John Coffee, professor de direito na Columbia Law School em Nova York, disse que a multa era consistente com a forma como os reguladores norte-americanos vêm tratando infrações bancárias nos últimos anos. "Atualmente, eles raramente processam indivíduos de maneira significativa quando a entidade tem um acordo. Isso é, em grande parte, em função das limitações de recursos, mas também da aversão ao risco e da disposição de tomar o curso de menor resistência", esclareceu (RUSHE; TREANOR, 2012, p.3) ... explicação de um especialista quanto ao resultado das investigações sobre o HSBC, que resultaram em um DPA com as autoridades norte- americanas em 2012, e em nenhuma indiciamento de pessoa física.

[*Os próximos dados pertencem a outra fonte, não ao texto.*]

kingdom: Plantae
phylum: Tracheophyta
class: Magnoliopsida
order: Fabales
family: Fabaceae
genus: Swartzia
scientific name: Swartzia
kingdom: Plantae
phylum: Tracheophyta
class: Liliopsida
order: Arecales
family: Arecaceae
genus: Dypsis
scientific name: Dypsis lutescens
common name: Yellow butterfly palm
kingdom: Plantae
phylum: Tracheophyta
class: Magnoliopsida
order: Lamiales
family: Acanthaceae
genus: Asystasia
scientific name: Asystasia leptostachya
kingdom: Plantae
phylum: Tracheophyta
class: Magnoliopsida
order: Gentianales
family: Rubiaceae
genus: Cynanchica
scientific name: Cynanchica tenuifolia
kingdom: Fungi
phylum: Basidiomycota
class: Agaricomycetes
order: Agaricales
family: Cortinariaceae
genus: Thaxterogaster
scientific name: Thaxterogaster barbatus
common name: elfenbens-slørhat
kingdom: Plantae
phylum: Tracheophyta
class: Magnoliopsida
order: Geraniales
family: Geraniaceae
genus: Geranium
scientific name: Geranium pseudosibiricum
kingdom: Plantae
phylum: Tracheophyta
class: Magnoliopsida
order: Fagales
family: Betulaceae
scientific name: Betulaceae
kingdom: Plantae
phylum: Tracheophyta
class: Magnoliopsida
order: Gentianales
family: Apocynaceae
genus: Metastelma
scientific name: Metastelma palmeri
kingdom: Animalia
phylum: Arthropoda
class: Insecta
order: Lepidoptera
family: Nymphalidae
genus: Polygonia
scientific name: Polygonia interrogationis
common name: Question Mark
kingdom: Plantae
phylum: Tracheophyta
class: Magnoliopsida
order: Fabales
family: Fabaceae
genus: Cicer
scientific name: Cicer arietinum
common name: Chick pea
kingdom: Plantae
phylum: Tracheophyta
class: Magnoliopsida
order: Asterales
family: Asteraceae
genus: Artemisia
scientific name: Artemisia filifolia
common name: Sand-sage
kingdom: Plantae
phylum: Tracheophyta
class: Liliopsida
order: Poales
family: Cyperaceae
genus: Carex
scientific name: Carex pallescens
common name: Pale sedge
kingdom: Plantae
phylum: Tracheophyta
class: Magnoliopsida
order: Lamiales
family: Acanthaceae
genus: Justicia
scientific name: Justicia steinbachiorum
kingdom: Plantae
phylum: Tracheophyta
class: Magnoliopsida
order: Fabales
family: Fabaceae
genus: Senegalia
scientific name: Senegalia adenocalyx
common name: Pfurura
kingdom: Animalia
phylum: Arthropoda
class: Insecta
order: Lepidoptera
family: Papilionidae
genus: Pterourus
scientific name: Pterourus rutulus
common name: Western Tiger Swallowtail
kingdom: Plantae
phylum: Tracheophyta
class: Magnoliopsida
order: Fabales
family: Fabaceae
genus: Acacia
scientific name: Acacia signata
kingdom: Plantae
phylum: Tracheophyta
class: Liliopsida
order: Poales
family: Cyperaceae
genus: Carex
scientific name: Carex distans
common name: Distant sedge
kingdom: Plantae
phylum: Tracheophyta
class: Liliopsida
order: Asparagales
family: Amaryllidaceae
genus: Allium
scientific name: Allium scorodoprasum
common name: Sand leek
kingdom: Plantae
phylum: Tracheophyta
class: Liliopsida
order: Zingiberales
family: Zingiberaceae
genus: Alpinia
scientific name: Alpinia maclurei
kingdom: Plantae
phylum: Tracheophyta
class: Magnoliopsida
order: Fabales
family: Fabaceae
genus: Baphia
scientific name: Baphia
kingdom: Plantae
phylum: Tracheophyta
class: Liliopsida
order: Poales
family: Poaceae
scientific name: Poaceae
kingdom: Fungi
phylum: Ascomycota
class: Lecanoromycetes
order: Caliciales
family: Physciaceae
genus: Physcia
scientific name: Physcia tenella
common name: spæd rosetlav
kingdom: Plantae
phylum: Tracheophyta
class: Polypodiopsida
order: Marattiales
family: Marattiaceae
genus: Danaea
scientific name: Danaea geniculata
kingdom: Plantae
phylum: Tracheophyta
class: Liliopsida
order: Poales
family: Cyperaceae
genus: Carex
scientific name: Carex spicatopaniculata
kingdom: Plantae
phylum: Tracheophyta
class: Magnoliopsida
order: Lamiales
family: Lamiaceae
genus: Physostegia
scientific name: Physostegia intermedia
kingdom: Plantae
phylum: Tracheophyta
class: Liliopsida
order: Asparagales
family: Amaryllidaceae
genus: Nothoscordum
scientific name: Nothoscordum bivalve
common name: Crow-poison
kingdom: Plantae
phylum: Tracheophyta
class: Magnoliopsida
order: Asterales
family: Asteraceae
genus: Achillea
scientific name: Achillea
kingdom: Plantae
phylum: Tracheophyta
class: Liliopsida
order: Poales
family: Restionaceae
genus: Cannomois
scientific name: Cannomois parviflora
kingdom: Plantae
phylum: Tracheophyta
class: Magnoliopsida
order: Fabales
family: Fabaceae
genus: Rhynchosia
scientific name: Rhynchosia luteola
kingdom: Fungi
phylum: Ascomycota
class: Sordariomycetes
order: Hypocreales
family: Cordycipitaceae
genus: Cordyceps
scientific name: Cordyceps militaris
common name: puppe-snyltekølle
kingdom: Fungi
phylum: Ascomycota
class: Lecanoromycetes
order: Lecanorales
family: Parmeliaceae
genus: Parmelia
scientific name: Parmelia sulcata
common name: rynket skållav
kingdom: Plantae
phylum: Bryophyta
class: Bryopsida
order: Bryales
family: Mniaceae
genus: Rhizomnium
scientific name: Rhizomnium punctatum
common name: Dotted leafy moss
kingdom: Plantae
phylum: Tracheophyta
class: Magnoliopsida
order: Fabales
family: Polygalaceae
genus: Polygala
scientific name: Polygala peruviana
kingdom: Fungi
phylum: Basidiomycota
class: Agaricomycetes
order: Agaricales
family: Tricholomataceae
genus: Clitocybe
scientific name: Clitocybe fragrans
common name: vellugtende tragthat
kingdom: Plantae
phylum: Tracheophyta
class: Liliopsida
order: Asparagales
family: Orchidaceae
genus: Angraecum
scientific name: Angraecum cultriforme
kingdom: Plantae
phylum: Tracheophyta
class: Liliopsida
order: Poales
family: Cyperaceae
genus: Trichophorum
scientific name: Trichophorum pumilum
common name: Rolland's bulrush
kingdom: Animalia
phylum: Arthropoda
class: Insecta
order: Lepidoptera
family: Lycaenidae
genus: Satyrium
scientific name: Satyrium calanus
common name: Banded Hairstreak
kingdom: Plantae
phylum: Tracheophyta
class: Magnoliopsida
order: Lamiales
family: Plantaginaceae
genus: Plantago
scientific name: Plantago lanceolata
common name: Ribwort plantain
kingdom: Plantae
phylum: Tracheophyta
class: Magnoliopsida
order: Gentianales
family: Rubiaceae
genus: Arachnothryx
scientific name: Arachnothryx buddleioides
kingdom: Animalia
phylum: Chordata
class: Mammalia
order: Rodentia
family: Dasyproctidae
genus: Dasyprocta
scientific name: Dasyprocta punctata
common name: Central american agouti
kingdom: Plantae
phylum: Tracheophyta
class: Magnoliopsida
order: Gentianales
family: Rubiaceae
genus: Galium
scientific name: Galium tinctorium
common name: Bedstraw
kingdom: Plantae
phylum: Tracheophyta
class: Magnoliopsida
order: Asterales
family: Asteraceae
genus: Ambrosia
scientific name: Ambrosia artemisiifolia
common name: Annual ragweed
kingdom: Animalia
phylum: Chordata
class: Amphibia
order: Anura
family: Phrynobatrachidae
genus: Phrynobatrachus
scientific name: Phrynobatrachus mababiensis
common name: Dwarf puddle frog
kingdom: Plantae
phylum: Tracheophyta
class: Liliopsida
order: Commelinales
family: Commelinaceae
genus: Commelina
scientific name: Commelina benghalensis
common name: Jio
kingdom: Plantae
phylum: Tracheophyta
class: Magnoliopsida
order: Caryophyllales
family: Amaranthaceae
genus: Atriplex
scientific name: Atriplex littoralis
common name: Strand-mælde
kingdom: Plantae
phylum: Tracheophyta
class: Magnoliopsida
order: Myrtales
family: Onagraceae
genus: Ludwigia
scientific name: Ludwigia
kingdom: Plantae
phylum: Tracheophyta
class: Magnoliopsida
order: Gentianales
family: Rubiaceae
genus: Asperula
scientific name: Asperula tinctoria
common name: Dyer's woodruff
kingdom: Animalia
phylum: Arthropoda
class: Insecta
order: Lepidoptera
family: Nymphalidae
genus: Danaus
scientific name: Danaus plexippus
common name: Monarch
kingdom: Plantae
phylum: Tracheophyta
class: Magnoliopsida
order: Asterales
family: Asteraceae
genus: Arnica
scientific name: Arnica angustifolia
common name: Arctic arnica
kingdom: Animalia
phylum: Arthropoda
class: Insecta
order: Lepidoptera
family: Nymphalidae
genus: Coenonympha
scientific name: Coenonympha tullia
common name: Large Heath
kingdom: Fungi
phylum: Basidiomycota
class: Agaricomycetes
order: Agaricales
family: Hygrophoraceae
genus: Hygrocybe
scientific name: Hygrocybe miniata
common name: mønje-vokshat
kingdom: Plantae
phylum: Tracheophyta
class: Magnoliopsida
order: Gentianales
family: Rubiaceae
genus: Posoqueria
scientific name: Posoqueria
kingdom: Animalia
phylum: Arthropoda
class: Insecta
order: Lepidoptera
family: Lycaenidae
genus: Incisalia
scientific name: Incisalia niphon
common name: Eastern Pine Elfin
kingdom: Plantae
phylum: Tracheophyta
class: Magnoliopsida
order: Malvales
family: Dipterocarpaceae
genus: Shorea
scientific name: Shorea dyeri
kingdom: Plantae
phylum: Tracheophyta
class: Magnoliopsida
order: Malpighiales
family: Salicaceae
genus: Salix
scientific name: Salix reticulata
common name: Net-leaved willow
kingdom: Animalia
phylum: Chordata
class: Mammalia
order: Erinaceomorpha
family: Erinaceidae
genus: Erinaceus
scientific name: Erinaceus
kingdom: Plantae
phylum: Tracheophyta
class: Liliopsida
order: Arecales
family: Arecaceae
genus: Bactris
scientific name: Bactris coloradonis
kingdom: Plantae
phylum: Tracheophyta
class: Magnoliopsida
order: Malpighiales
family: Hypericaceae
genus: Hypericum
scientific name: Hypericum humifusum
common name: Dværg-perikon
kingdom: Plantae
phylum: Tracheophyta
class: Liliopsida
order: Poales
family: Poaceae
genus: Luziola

A senadora democrata de Massachusetts, Elizabeth Warren, classificou o acordo com o HSBC como "fundamentalmente errado". "O HSBC pagou uma multa, mas nenhum indivíduo foi a julgamento, nenhum indivíduo foi banido do sistema bancário e não houve audiência para considerar o fechamento de ativos do HSBC nos EUA", disse Warren em uma audiência do comitê do Senado em 2013. "Quantos bilhões dólares você tem que lavar para traficantes e quantas sanções você tem que violar antes que alguém considere fechar uma instituição financeira como essa?” (LEWIS, 2015, p.5) ... declaração de parlamentar norte-americana sobre o acordo DPA assinado entre o HSBC e o DOJ em 2012, argumentando contra a impunidade contida na decisão, posto que nenhuma pessoa física ou jurídica foi acusada criminalmente.

Assim, encerramos esta subseção de apresentação das categorias encontradas e associadas ao tema negligência, que é interpretado como um conjunto de posicionamentos das autoridades globais, e locais, que representam pouca, ou nenhuma, preocupação com a justiça. Nas categorias identificadas por essa temática, existe a compreensão de que as particularidades das distintas estruturas jurídico-legal, muitas vezes, incentivam – como nos casos do segredo

bancário e dos incentivos para alocação de capital ou planejamento tributário – a criminalidade e a fraude das grandes corporações e fortunas.

Logo, quando se trata do grande capital global, é possível observar que as decisões das autoridades podem ser reduzidas a uma questão de arrecadação, e não de coerção, que seria o comportamento esperado da justiça. Sugere-se, assim, a presença do discurso colonial, caracterizado não pela homogeneidade, mas pela sua ambivalência e contradição (PRASAD, 2003), praticando uma medida de justiça para o colonizado, e outra, supostamente mais complacente, para os que estão no papel de colonizador.